Not a lot happening at the moment:

El Tiempo. Radar - Composición Península y Baleares - Últimas 12 horas - Agencia Estatal de Meteorología - AEMET. Gobierno de España


----------



## xabiaxica (Jun 23, 2009)

country boy said:


> Not a lot happening at the moment:
> 
> El Tiempo. Radar - Composición Península y Baleares - Últimas 12 horas - Agencia Estatal de Meteorología - AEMET. Gobierno de España


huh - my picture disappeared!!! - must have been time-sensitive



here's a link


El Tiempo.

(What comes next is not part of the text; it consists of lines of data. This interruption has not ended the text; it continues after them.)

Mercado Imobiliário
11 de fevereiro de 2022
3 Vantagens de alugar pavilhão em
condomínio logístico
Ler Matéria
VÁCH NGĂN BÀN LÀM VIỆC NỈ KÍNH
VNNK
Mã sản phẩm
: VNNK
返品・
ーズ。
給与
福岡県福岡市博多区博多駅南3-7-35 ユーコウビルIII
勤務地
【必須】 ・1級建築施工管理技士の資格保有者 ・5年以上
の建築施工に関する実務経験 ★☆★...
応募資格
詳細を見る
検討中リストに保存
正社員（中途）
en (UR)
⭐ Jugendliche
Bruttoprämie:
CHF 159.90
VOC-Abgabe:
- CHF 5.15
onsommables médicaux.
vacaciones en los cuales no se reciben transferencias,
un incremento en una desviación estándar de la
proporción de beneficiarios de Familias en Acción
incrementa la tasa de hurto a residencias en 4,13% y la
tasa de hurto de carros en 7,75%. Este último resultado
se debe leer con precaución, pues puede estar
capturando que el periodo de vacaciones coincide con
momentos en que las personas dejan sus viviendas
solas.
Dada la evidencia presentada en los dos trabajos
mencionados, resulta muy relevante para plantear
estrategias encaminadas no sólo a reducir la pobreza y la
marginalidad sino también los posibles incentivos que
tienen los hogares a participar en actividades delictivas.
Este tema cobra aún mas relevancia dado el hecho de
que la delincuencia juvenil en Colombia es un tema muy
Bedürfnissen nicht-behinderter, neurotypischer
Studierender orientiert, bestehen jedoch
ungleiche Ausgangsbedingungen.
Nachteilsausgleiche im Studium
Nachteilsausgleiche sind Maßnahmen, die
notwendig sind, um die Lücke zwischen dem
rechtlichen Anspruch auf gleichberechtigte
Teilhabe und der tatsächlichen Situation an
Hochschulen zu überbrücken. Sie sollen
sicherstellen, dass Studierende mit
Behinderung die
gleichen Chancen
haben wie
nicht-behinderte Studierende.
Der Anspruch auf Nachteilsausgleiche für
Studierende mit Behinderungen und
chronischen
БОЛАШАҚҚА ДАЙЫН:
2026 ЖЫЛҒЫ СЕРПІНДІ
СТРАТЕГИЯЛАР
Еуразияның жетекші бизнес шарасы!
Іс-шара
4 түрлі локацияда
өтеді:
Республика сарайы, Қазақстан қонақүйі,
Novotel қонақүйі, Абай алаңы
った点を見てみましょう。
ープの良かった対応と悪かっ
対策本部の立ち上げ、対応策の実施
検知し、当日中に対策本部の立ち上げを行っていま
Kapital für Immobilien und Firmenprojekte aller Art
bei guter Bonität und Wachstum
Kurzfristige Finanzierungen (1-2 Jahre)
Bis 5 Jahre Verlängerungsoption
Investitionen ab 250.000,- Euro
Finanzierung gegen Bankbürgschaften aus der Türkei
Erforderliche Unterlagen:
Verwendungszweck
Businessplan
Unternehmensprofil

Avisos meteorológicos - Hoy - Mapa - Agencia Estatal de Meteorología - AEMET. Gobierno de España


actually there are less on alert now than earlier.............


----------



## Guest (Sep 2, 2010)

Oh man, I want storms!


----------



## xabiaxica (Jun 23, 2009)

halydia said:


> Oh man, I want storms!


we just had one in our living room!!!


a 14 & an 11 year old at the end of a very loooooong holiday finally getting on each other's nerves!!


both cleaning their rooms now

seriously - I can feel the storm brewing in the sky above us - just wish it would hurry up..............


----------



## Guest (Sep 2, 2010)

xabiachica said:


> we just had one in our living room!!!
> 
> 
> a 14 & an 11 year old at the end of a very loooooong holiday finally getting on each other's nerves!!
> ...


Oh dear. I don't want one of those storms!!!! 
My OH was all excited when we were visting the US. He got to see a storm with a tornado warning and everything. I just want to see one here!


----------



## xabiaxica (Jun 23, 2009)

halydia said:


> Oh dear. I don't want one of those storms!!!!
> My OH was all excited when we were visting the US. He got to see a storm with a tornado warning and everything. I just want to see one here!


we get tornadoes


----------



## Guest (Sep 2, 2010)

xabiachica said:


> we get tornadoes


Oh my. I didn't mean I want a tornado, just a nice storm with more than four claps of thunder!


----------